La inflexibilidad del presupuesto nacional es un viejo problema. Mientras no se le considere en serio, la única solución a mano de las autoridades fiscales será el incumplimiento. En décadas, ningún Gobierno ha conseguido satisfacer las exigencias de leyes y mandatos constitucionales aprobados para repartir los ingresos a trocitos. Cuando mucho, esas disposiciones cumplen un papel de aspiración o meta.
Aprobamos, pues, las leyes, para incumplirlas, sin importar si la falta compromete la majestad de la Constitución Política. El presupuesto del 2014 no es la excepción. Ni la educación ni la deuda política obtendrán el financiamiento previsto por la Constitución Política. En el primer caso, los lamentos son justificados. En el segundo, más bien se impone celebrar el freno a los excesos de la norma constitucional, a cuyo tenor los partidos políticos podrían gastar el 0,19% del Producto Interno Bruto en la campaña electoral. El contraste entre las dos cuentas subraya el absurdo del despilfarro en política. Gastamos en la campaña lo que no tenemos para invertir en educación.
Tal como fue presentado al Congreso, el presupuesto del 2014 implica la ampliación del déficit fiscal en un 1%, pese al incumplimiento de las disposiciones relativas al financiamiento de la educación y de la política electoral. Apenas cabe imaginar la situación, si algún Gobierno intentara satisfacer la exigencia, también constitucional, de destinar el 10% del presupuesto a los gobiernos locales, norma emblemática de la manía de imponer al erario público obligaciones de imposible cumplimiento.
El incumplimiento no tiene consecuencias por la más simple de las razones: nadie está obligado a lo imposible. Quizá el ministro de Hacienda quiera, pero no puede. Si el dinero estuviera disponible, debería programar los gastos sin importar su voluntad, so pena de una grave acusación, pero no existen los recursos necesarios.
Más del 30% del presupuesto está destinado al inevitable servicio de la deuda pública. Alrededor del 11% se dedica al pago de pensiones. Un 6% financia al Poder Judicial y el gasto en educación, para acercarse al 8% del PIB, reclama más de una cuarta parte. Al Ministerio de Salud se le dedica otro 3%. La Presidencia de la República y unos dieciséis ministerios comparten el resto. Es decir, prácticamente todo el Gobierno central se financia con la quinta parte del plan de gastos.

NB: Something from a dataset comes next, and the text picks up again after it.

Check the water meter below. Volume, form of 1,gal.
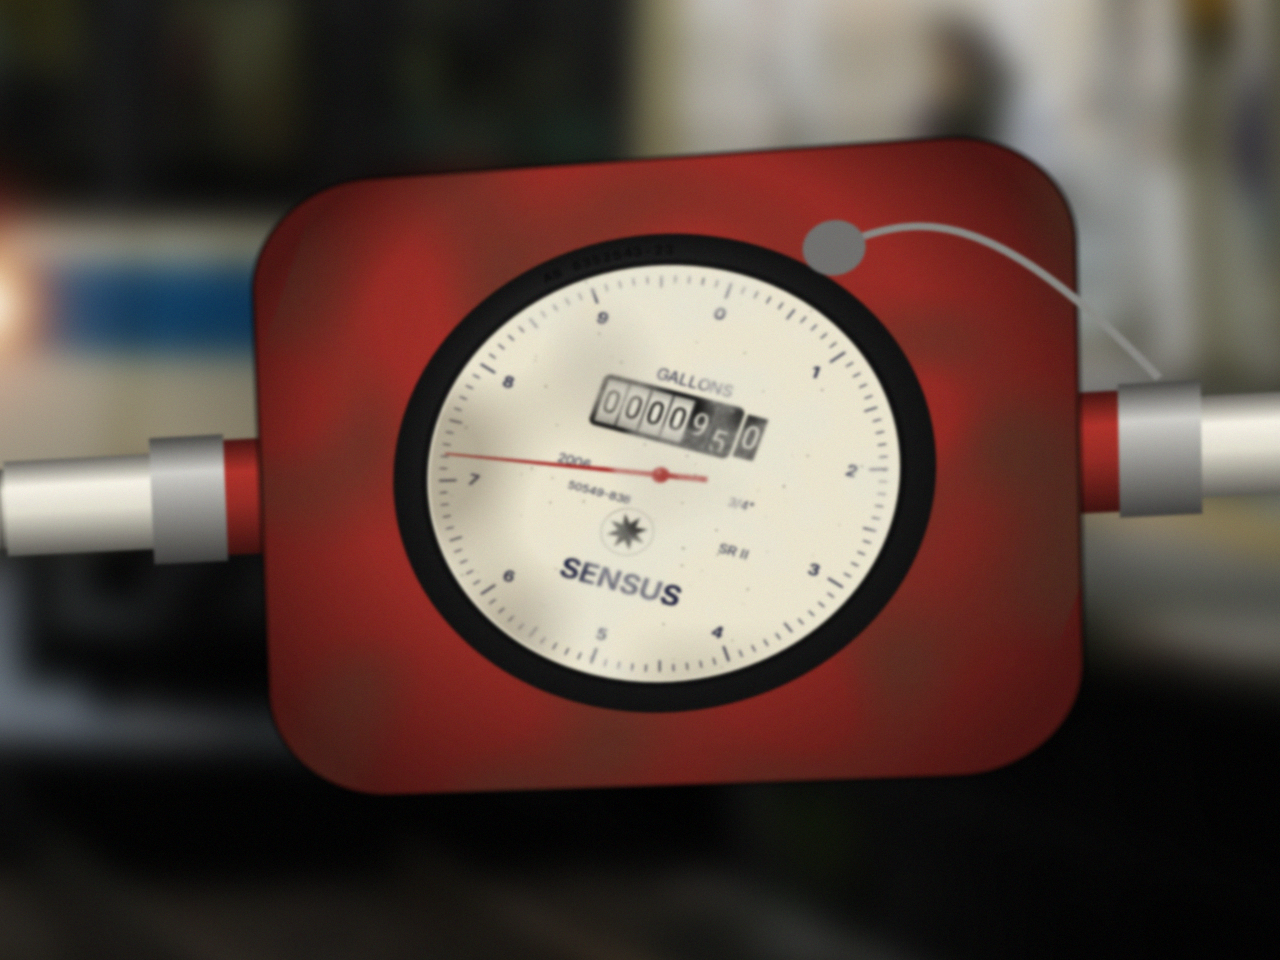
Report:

Para cumplir los mandatos constitucionales, sería necesario recortar esa quinta parte del presupuesto en algo más de la mitad. El 50% ahorrado iría a los gobiernos locales. A partir de ahí, sería necesario completar los fondos destinados a educación, deuda política y otros fines. El ajuste obligaría a cerrar la mitad del Gobierno central. Aun así, de mantenerse las condiciones actuales de recaudación, se seguiría ensanchando el déficit fiscal.
Consecuencia de tanto sinsentido, los tribunales se ven en el predicamento de resolver reclamos basados en el texto de la ley, pero totalmente divorciados de la realidad fiscal. En este momento, el Ministerio de Hacienda insta a la Procuraduría General de la República a cuestionar en casación una sentencia favorable a las pretensiones de financiamiento del Patronato Nacional de la Infancia. Ninguna causa es más loable, pero las necesidades son muchas y el presupuesto, limitado, sobre todo en vista de su inflexibilidad.
El país necesita un ejercicio de honradez y coherencia, radicalmente opuesto al clientelismo y la demagogia, para alinear la ley con la práctica y las aspiraciones con las posibilidades. Promulgar normas de cualquier rango, para después violarlas por imposibilidad de cumplir sus mandatos, atenta contra la credibilidad de las instituciones y el régimen de derecho.